# 1967 gto YS engine stamp real or restamp??



## 455monster (Jun 15, 2014)

hey guys 

back once again for your help. I'm looking to buy this gto 1967 but wanna confirm this engine has not been re stamped I don't wanna know why or how to give it away or anything but I'm suspicious because I'm always used to seeing engine stamps crooked or top heavy etc with my other cars any help would be great attached is a picture also


thanks in advance


----------



## 05GTO (Oct 6, 2004)

The letter code looks normal to me, starting in early 67 the engine unit number 488727 should also match the engine unit number listed on the PHS billing history.


----------



## 455monster (Jun 15, 2014)

thx randy yes phs doc matches


----------



## geeteeohguy (Feb 2, 2008)

Looks just like the YS stamped on my '67 block...and the block surface looks un-messed with. I'd call it good.


----------



## VA67GTO (Apr 26, 2014)

Where is this usually stamped? Back by the distributor?


----------



## pjw1967 (Mar 10, 2014)

VA67GTO said:


> Where is this usually stamped? Back by the distributor?
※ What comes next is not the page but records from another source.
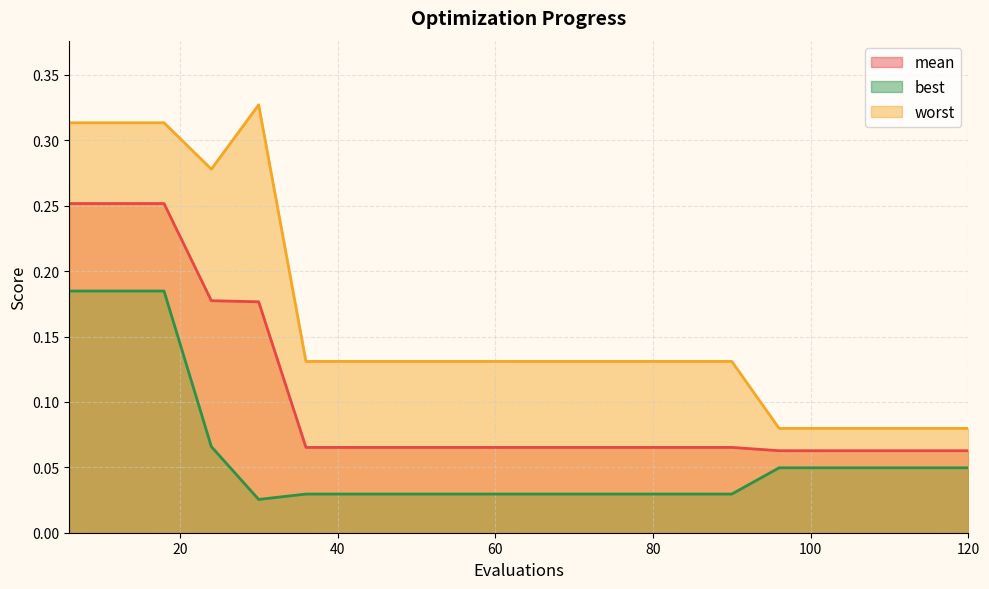

At which label does mean reach its peak?

6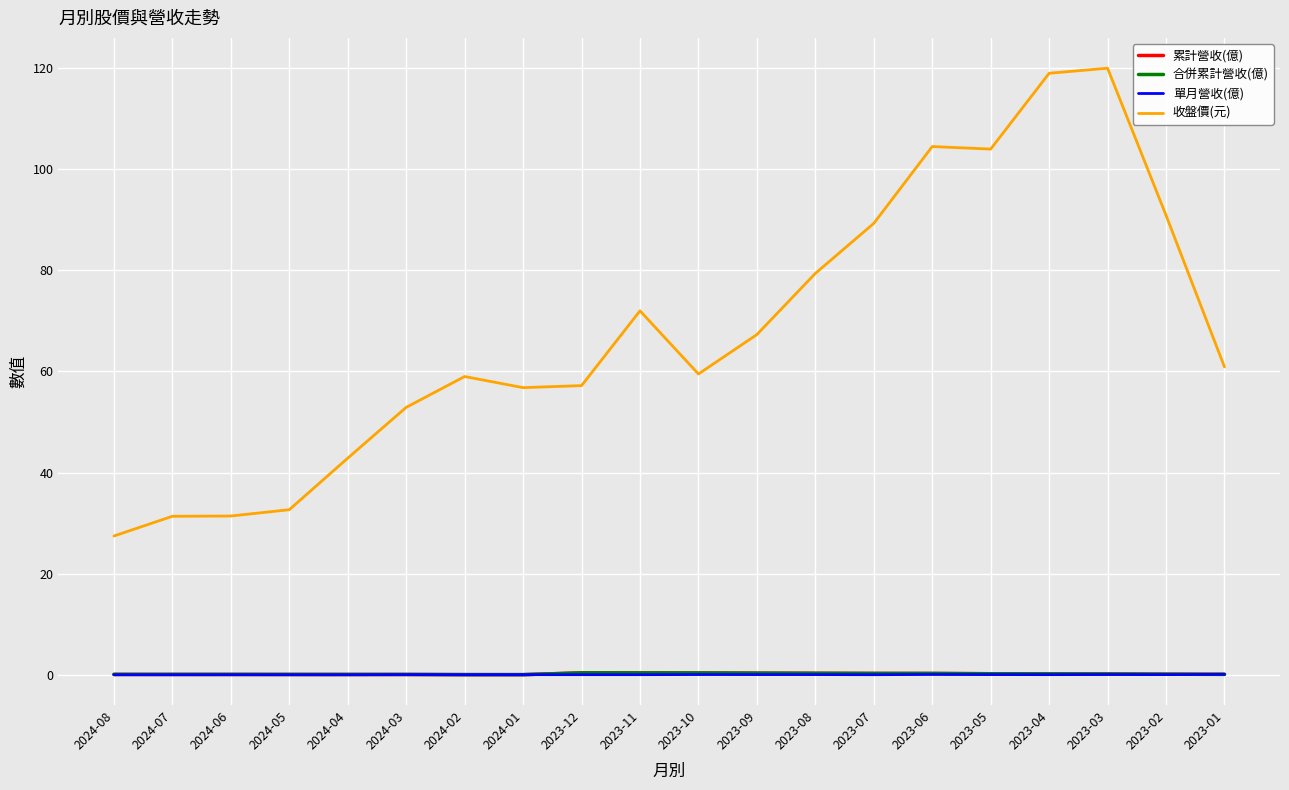

True or false: 收盤價(元) has a value of 93.3 at 2023-10.

False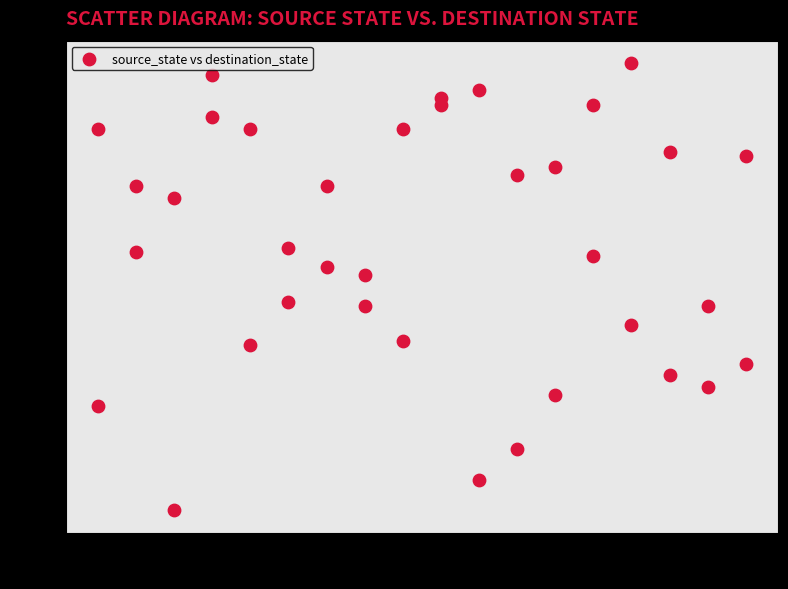

What is the range of Y values (max minus min)?

116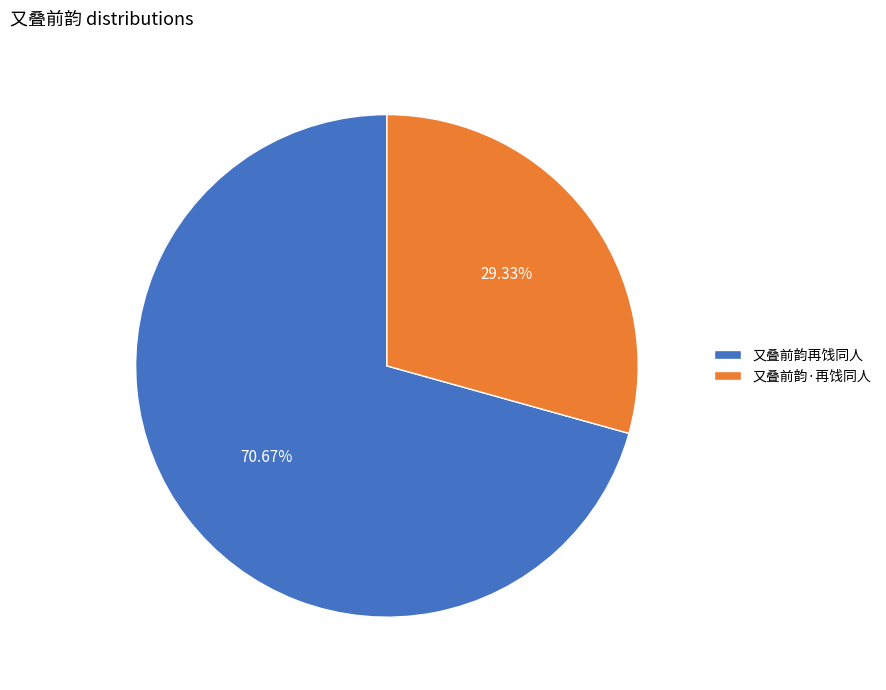

How much of the chart is everything except 又叠前韵·再饯同人?

70.7%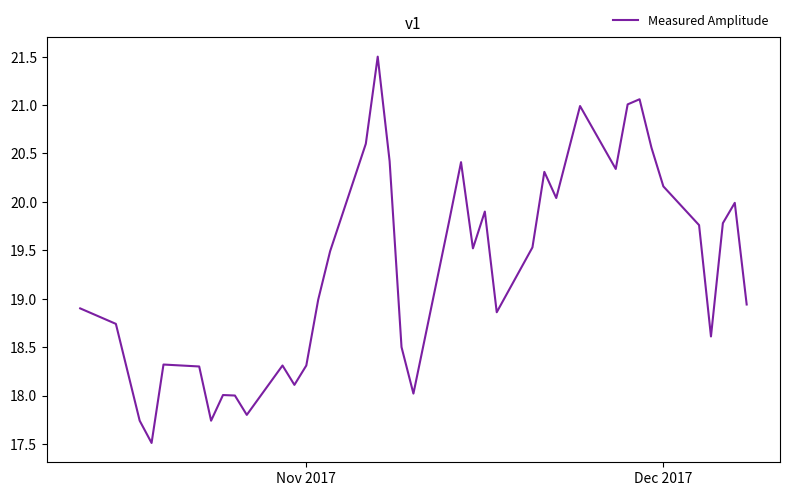

What is the difference between the maximum and minimum values?

4.0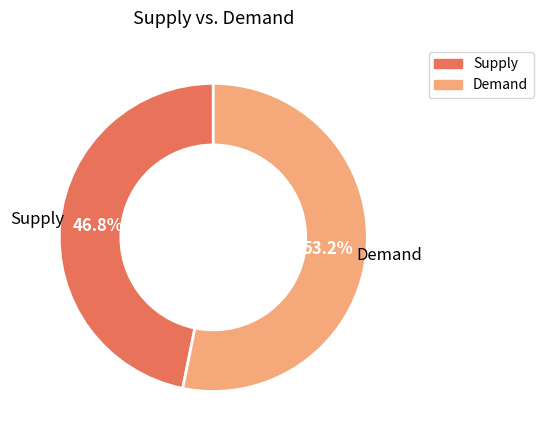

How many slices are in this pie chart?

2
On the front of the block just below the head on the pass side. (I think).


----------



## 05GTO (Oct 6, 2004)

VA67GTO said:


> Where is this usually stamped? Back by the distributor?


That would be the casting number for early 67 and in mid year 67 they moved the casting number just below the head on the back of the block behind the #8 cylinder on a small ledge. Some early 67s listed 6133 in place of the full casting number (9786133). The date code stayed next to the distributor.


----------



## 455monster (Jun 15, 2014)

thank you everyone for your help


----------